#### Bloc de texte

La crise bancaire consacre les actions technologiques comme improbable valeur refuge
Par Thomas URBAIN / AFP
Longtemps vues comme risquées et trop chères, les actions du secteur technologique ont brillé depuis le début de la crise bancaire, au point d’être désormais considérées comme une valeur refuge pour les investisseurs.
Meta, Alphabet et Microsoft ont tous gagné plus de 10% à Wall Street depuis les prémices de la tempête qui a balayé le secteur bancaire américain, début mars, alors que, dans le même temps, l’indice Dow Jones lâchait plus de 2%.
« Les investisseurs voient ces grandes capitalisations technologiques comme une destination sûre en ce moment », observe Angelo Zino, de CFRA Research.
Le label tranche avec l’image longtemps véhiculée par la tech depuis l’explosion de la bulle internet, en 2000, celle d’un secteur souvent surévalué, aux perspectives financières très incertaines, propice aux mauvaises surprises.

########

* Tâches de l'exercice *
1 – Répondez aux questions suivantes à partir de l'article sur les actions technologiques.
(a) Quelles entreprises ont gagné plus de 10 % à Wall Street ?
(b) De combien l'indice Dow Jones a-t-il reculé dans le même temps ?
(c) En quelle année la bulle internet a-t-elle explosé ?
2 – Énumérez toutes les entreprises du secteur technologique nommées dans l'article sur les actions technologiques.
3 – Indiquez si chaque affirmation concorde avec l'article sur les actions technologiques. Répondez par oui ou non et citez les mots décisifs de l'article.
(a) La tempête dans le secteur bancaire américain a commencé début mars.
(b) Angelo Zino travaille pour l'AFP.
(c) Les actions technologiques ont longtemps été considérées comme risquées.

#### Données fournies

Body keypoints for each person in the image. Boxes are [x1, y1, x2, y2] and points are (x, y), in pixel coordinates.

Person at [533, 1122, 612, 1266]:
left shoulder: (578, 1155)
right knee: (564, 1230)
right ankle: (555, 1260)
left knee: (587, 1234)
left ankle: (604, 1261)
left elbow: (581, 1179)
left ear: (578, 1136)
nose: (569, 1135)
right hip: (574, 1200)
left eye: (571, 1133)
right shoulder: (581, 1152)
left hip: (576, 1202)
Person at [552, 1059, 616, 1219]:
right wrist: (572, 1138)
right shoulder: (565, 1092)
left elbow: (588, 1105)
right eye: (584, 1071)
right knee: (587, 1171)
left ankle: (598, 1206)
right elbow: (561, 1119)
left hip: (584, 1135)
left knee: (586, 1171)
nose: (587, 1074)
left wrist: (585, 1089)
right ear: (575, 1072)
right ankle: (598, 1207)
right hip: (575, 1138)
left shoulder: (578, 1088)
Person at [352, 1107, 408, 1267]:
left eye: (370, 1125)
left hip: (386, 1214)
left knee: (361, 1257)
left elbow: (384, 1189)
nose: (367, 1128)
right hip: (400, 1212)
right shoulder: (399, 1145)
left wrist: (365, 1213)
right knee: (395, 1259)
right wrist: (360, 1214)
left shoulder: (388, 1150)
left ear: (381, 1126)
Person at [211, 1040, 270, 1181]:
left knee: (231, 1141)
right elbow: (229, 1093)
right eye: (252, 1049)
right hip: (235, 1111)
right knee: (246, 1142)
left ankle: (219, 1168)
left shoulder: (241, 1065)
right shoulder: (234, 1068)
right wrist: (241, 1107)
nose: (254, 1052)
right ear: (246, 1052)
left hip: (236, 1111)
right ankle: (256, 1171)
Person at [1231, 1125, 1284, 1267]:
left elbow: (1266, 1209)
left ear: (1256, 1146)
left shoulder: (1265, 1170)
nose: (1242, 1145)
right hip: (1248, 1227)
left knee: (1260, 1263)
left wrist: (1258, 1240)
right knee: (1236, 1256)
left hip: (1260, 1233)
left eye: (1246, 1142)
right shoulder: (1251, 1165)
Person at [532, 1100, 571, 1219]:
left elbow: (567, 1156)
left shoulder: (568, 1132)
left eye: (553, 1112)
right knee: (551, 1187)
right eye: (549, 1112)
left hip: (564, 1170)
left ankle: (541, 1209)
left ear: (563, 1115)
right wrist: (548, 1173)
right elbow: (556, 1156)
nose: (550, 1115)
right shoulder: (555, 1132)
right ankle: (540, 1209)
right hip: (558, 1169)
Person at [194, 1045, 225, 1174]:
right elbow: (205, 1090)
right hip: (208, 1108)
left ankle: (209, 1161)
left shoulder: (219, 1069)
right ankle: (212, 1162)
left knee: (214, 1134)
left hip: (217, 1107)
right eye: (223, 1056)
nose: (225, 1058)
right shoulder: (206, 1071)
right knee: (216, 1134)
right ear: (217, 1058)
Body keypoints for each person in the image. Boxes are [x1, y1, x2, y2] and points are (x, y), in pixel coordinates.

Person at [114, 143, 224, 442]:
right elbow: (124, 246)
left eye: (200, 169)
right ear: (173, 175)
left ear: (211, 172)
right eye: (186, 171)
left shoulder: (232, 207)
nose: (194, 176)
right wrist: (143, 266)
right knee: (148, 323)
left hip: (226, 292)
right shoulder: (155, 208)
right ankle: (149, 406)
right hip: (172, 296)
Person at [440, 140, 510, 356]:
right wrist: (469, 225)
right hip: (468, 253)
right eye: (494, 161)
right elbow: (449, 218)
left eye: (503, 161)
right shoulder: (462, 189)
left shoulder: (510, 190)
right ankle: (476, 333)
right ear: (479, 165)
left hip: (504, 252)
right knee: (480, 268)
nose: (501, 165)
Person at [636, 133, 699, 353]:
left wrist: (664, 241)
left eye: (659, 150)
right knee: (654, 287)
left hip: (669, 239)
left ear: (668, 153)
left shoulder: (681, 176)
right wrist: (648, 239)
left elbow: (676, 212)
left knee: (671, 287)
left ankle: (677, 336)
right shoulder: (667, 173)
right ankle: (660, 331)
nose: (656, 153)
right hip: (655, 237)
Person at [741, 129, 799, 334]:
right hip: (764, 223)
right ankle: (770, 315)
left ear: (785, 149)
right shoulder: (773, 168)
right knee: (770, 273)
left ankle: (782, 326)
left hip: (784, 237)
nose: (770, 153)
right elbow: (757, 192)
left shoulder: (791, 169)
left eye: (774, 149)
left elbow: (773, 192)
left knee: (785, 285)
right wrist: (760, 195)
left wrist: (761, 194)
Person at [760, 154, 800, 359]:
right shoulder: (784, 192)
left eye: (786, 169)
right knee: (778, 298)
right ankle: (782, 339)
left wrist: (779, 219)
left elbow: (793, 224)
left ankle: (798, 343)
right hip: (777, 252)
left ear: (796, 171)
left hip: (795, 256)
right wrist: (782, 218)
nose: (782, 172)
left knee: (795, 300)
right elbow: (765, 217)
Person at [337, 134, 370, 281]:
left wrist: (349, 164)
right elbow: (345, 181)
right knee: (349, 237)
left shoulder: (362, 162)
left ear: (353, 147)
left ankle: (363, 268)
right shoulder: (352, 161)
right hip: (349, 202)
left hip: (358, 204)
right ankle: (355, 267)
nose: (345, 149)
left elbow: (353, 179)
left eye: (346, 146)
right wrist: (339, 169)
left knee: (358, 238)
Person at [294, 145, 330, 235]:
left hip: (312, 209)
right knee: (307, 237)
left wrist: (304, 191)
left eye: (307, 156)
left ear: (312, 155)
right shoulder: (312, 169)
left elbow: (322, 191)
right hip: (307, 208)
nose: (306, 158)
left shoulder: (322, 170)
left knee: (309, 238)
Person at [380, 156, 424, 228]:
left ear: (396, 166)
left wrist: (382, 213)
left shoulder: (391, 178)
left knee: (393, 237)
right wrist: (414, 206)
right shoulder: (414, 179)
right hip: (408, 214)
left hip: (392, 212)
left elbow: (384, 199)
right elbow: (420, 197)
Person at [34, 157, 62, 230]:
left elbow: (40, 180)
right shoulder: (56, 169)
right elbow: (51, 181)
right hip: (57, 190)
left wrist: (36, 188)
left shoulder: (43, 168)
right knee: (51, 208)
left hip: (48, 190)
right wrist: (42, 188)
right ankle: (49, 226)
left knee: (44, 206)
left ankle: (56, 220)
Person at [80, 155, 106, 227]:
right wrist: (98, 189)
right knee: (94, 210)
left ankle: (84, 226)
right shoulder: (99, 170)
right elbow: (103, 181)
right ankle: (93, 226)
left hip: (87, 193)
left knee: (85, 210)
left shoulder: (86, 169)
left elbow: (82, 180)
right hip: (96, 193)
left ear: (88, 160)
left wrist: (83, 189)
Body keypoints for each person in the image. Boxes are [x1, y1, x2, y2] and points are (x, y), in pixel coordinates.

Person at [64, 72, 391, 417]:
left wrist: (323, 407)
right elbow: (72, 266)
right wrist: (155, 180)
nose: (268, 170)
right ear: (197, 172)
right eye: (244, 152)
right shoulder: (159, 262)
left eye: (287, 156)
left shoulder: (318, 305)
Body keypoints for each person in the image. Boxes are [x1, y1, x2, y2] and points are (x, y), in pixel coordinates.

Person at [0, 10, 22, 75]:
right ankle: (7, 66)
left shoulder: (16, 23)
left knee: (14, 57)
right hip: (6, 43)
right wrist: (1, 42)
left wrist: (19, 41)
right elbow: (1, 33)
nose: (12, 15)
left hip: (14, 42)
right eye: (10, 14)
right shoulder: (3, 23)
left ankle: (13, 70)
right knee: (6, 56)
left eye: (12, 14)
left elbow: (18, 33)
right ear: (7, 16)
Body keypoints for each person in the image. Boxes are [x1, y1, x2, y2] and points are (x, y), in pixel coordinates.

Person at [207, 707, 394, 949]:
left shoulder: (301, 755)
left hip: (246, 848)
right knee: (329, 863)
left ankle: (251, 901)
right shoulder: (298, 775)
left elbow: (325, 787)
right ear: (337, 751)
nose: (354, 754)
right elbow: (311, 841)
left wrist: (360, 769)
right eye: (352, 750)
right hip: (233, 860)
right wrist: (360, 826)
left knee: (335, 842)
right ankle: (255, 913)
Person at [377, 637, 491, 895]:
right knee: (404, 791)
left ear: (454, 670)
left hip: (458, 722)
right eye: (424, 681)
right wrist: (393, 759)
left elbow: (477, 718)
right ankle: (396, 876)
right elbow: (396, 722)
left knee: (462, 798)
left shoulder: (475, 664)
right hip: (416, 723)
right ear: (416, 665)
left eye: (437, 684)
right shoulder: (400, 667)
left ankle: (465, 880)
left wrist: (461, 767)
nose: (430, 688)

########

* Réponses par tâche *
1 –
(a) Meta, Alphabet et Microsoft.
(b) De plus de 2 %.
(c) En 2000.

2 – Meta, Alphabet, Microsoft

3 –
(a) Oui : « les prémices de la tempête qui a balayé le secteur bancaire américain, début mars ».
(b) Non : « Angelo Zino, de CFRA Research ».
(c) Oui : « Longtemps vues comme risquées et trop chères ».